Extracted page text data:
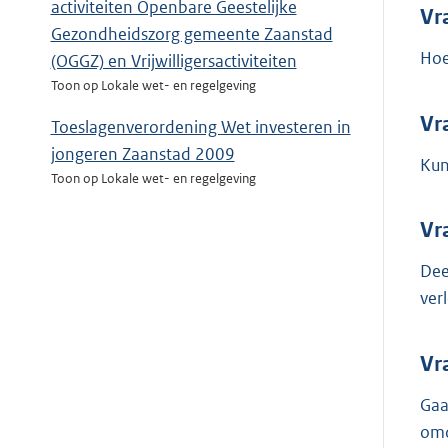
activiteiten Openbare Geestelijke
Vr
Gezondheidszorg gemeente Zaanstad
Hoe
(OGGZ) en Vrijwilligersactiviteiten
Toon op Lokale wet- en regelgeving
Vr
Toeslagenverordening Wet investeren in
jongeren Zaanstad 2009
Kun
Toon op Lokale wet- en regelgeving
Vr
Dee
ver
Vr
Gaa
omd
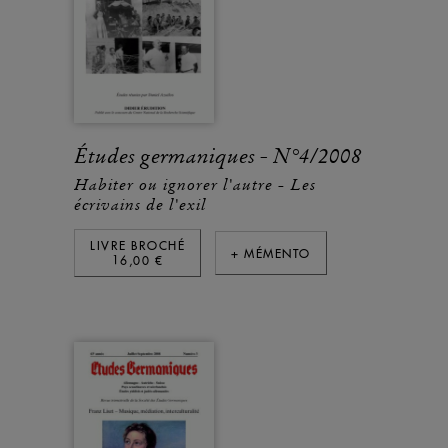
Études germaniques - N°4/2008
Habiter ou ignorer l'autre - Les
écrivains de l'exil
LIVRE BROCHÉ
+ MÉMENTO
16,00 €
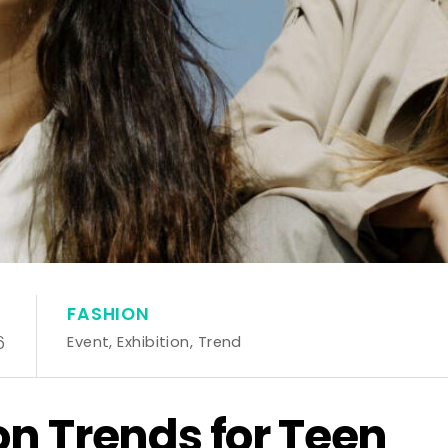
FASHION
6
Event
,
Exhibition
,
Trend
on Trends for Teen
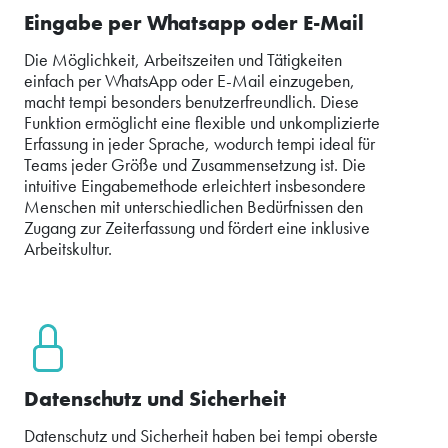
Eingabe per Whatsapp oder E-Mail
Die Möglichkeit, Arbeitszeiten und Tätigkeiten
einfach per WhatsApp oder E-Mail einzugeben,
macht tempi besonders benutzerfreundlich. Diese
Funktion ermöglicht eine flexible und unkomplizierte
Erfassung in jeder Sprache, wodurch tempi ideal für
Teams jeder Größe und Zusammensetzung ist. Die
intuitive Eingabemethode erleichtert insbesondere
Menschen mit unterschiedlichen Bedürfnissen den
Zugang zur Zeiterfassung und fördert eine inklusive
Arbeitskultur.
Datenschutz und Sicherheit
Datenschutz und Sicherheit haben bei tempi oberste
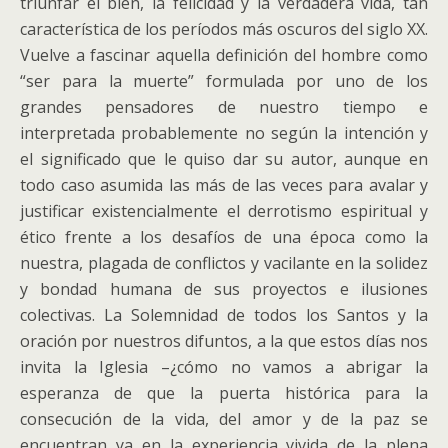
triunfar el bien, la felicidad y la verdadera vida, tan
característica de los períodos más oscuros del siglo XX.
Vuelve a fascinar aquella definición del hombre como
“ser para la muerte” formulada por uno de los
grandes pensadores de nuestro tiempo e
interpretada probablemente no según la intención y
el significado que le quiso dar su autor, aunque en
todo caso asumida las más de las veces para avalar y
justificar existencialmente el derrotismo espiritual y
ético frente a los desafíos de una época como la
nuestra, plagada de conflictos y vacilante en la solidez
y bondad humana de sus proyectos e ilusiones
colectivas. La Solemnidad de todos los Santos y la
oración por nuestros difuntos, a la que estos días nos
invita la Iglesia –¿cómo no vamos a abrigar la
esperanza de que la puerta histórica para la
consecución de la vida, del amor y de la paz se
encuentran ya en la experiencia vivida de la plena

#### Exercise details:
Look over the records. Copy the lines that include the word "Datenschutz".

#### Reply to the task:
Datenschutz und Sicherheit
Datenschutz und Sicherheit haben bei tempi oberste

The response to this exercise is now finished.